Tyrconnell returned to Ireland in January and, in May, a replacement French force under Marquis de Saint-Ruth landed in Limerick. The next month Ginkel's army took Athlone. Two weeks later, on July 12, his forces defeated the Jacobite army at Aughrim, County Galway. Seven thousand Jacobite soldiers, including their commander Saint-Ruth, were killed in contrast to only 700 on the Williamite side. Galway subsequently surrendered. In late August Ginkel began a siege of Limerick, where Tyrconnell had died. At this time, Sligo surrendered to the Williamites. On October 3, after a few day's negotiations, the Treaty of Limerick was signed, allowing the Irish army to depart for France, where they could continue to serve James, and promising Irish Catholics who accepted the rule of William all the privileges they held under Charles II and a guarantee of their property to "all such as are under their protection in these counties" (that is, the counties still under Jacobite control: Limerick, Galway, Mayo, Cork, Kerry, and Clare). In other areas of Ireland, indictment of Jacobites, especially landowners, did take place and resulted in the confiscation of 1,700,000 acres, leaving less than 14 percent of the land in Catholic hands. However, William also granted pardons and restoration of land to 24 other leading Jacobites, including Richard Talbot and the earl of Antrim.
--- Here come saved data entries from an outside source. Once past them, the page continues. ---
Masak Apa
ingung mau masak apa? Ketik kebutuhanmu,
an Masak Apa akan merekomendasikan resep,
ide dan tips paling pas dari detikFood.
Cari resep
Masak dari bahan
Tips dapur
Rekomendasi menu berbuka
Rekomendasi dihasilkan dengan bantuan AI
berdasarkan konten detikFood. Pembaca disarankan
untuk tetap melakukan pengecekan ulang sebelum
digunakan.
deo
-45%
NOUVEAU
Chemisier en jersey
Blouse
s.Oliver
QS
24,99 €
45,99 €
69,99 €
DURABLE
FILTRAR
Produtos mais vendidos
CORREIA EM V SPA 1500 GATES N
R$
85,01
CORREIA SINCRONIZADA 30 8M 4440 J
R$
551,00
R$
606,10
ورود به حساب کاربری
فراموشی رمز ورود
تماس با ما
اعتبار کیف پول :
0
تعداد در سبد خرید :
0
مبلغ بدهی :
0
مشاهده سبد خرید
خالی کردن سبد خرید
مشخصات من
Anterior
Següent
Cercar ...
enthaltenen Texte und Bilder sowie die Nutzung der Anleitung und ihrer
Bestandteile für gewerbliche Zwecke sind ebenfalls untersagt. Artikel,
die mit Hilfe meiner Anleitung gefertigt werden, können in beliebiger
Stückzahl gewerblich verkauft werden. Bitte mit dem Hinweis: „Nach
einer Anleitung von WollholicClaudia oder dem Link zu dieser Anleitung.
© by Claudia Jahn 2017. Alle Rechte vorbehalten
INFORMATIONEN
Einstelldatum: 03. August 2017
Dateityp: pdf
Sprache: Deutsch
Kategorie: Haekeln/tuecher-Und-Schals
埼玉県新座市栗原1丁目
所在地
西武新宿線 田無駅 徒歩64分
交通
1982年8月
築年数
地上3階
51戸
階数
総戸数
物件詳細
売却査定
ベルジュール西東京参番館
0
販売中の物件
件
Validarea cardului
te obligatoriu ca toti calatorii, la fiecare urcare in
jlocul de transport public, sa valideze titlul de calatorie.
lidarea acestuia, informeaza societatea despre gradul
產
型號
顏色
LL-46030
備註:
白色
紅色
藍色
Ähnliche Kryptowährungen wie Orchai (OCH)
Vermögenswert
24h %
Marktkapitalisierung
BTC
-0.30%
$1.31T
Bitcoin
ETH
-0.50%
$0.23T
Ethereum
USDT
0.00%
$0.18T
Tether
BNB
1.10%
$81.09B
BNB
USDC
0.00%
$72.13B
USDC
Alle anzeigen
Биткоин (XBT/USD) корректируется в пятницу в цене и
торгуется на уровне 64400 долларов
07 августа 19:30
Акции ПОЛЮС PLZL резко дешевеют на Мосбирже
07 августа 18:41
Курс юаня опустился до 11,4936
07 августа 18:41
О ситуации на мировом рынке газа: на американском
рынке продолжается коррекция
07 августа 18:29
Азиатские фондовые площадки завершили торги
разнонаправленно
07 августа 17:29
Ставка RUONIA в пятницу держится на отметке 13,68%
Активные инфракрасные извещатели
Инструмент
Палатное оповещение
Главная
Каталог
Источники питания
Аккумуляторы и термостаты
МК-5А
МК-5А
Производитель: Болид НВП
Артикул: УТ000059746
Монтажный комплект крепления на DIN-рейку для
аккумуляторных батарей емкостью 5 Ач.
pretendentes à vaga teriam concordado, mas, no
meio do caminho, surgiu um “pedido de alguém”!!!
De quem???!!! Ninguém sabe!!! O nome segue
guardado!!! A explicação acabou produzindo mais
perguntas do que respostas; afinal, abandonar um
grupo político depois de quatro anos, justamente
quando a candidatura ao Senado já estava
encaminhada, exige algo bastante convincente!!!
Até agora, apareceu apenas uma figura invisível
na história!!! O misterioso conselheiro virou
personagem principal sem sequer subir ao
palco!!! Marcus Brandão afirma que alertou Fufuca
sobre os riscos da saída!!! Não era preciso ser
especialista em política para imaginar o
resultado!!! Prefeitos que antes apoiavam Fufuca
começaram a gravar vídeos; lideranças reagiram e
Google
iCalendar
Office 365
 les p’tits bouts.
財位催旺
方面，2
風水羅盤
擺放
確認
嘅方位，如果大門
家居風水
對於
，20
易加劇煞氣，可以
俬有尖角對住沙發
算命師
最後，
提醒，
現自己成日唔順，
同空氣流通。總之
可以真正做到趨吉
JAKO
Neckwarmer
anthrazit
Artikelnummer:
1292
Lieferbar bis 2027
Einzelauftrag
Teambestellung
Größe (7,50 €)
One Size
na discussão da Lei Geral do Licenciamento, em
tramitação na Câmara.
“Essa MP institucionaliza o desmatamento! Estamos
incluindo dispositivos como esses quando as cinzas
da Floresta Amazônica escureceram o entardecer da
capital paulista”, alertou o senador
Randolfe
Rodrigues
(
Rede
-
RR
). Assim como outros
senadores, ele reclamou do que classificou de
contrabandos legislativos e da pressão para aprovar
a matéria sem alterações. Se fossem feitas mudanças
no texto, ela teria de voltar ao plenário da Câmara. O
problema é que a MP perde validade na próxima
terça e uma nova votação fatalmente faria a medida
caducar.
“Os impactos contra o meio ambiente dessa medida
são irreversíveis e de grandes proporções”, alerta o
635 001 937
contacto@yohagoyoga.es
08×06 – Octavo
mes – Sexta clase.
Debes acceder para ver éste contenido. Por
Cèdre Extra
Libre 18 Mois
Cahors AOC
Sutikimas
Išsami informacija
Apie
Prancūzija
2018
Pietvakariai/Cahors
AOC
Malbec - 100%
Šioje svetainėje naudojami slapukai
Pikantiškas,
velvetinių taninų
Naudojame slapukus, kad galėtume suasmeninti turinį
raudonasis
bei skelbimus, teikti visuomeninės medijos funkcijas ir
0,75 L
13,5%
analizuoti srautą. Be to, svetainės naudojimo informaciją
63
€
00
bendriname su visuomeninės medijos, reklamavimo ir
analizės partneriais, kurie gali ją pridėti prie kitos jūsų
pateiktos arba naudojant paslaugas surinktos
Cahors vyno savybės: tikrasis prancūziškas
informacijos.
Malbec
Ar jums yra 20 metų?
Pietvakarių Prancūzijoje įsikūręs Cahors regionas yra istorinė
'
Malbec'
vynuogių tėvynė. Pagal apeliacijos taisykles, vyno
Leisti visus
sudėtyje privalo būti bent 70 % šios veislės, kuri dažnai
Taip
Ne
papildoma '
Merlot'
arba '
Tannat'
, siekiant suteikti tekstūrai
This suggests that William's first impulse on victory was to treat the defeated generously. However, the Protestant population of Ireland, which had seen its position of dominance threatened by the Jacobites, harbored less kindly attitudes toward the Catholics. In the Irish parliament, which had now become exclusively Protestant, legislation was passed of an uncompromising and discriminatory character, to which William had to acquiesce. In a gesture of displeasure at what was happening, William wrote back into the ratifying legislation words in the Treaty of Limerick accommodating to Catholics (quoted in the previous paragraph) that had been omitted. However, political pragmatist that he was, he accepted as part of the price of retaining his kingship in England, and of inhibiting the ambitions of Louis XIV internationally, an assertion of ascendancy by the "New English" Protestants of Ireland over the vast majority of the inhabitants of the island. The situation of the minority was further reduced because so many of the natural leaders, who were Old English and Gaelic aristocrats, went into exile. The new rulers of Ireland, determined that Catholics would never again pose a threat to their property and ascendancy, set out to inhibit their socioeconomic significance and place severe restrictions on their religious observance.